**Your goal:**
The answer must restate every record word for word.

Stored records
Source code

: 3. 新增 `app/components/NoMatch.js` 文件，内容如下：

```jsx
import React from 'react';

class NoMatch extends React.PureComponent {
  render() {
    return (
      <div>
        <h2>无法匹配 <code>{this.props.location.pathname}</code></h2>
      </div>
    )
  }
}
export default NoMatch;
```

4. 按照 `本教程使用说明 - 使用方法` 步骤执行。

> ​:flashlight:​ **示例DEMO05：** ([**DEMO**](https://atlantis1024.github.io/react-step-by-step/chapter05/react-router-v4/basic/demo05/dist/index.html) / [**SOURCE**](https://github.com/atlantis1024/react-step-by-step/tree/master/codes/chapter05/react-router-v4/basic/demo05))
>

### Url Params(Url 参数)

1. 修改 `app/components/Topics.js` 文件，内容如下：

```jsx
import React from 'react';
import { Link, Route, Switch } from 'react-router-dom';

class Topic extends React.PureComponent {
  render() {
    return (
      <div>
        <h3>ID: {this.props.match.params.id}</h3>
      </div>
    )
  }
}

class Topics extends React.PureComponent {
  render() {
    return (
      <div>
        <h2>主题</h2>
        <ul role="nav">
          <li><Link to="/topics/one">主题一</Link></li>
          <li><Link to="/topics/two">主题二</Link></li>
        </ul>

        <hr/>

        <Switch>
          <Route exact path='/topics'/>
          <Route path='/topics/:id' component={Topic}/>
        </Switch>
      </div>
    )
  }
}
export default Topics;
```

**Task result:**
Source code

: 3. 新增 `app/components/NoMatch.js` 文件，内容如下：

```jsx
import React from 'react';

class NoMatch extends React.PureComponent {
  render() {
    return (
      <div>
        <h2>无法匹配 <code>{this.props.location.pathname}</code></h2>
      </div>
    )
  }
}
export default NoMatch;
```

4. 按照 `本教程使用说明 - 使用方法` 步骤执行。

> ​:flashlight:​ **示例DEMO05：** ([**DEMO**](https://atlantis1024.github.io/react-step-by-step/chapter05/react-router-v4/basic/demo05/dist/index.html) / [**SOURCE**](https://github.com/atlantis1024/react-step-by-step/tree/master/codes/chapter05/react-router-v4/basic/demo05))
>

### Url Params(Url 参数)

1. 修改 `app/components/Topics.js` 文件，内容如下：

```jsx
import React from 'react';
import { Link, Route, Switch } from 'react-router-dom';

class Topic extends React.PureComponent {
  render() {
    return (
      <div>
        <h3>ID: {this.props.match.params.id}</h3>
      </div>
    )
  }
}

class Topics extends React.PureComponent {
  render() {
    return (
      <div>
        <h2>主题</h2>
        <ul role="nav">
          <li><Link to="/topics/one">主题一</Link></li>
          <li><Link to="/topics/two">主题二</Link></li>
        </ul>

        <hr/>

        <Switch>
          <Route exact path='/topics'/>
          <Route path='/topics/:id' component={Topic}/>
        </Switch>
      </div>
    )
  }
}
export default Topics;
```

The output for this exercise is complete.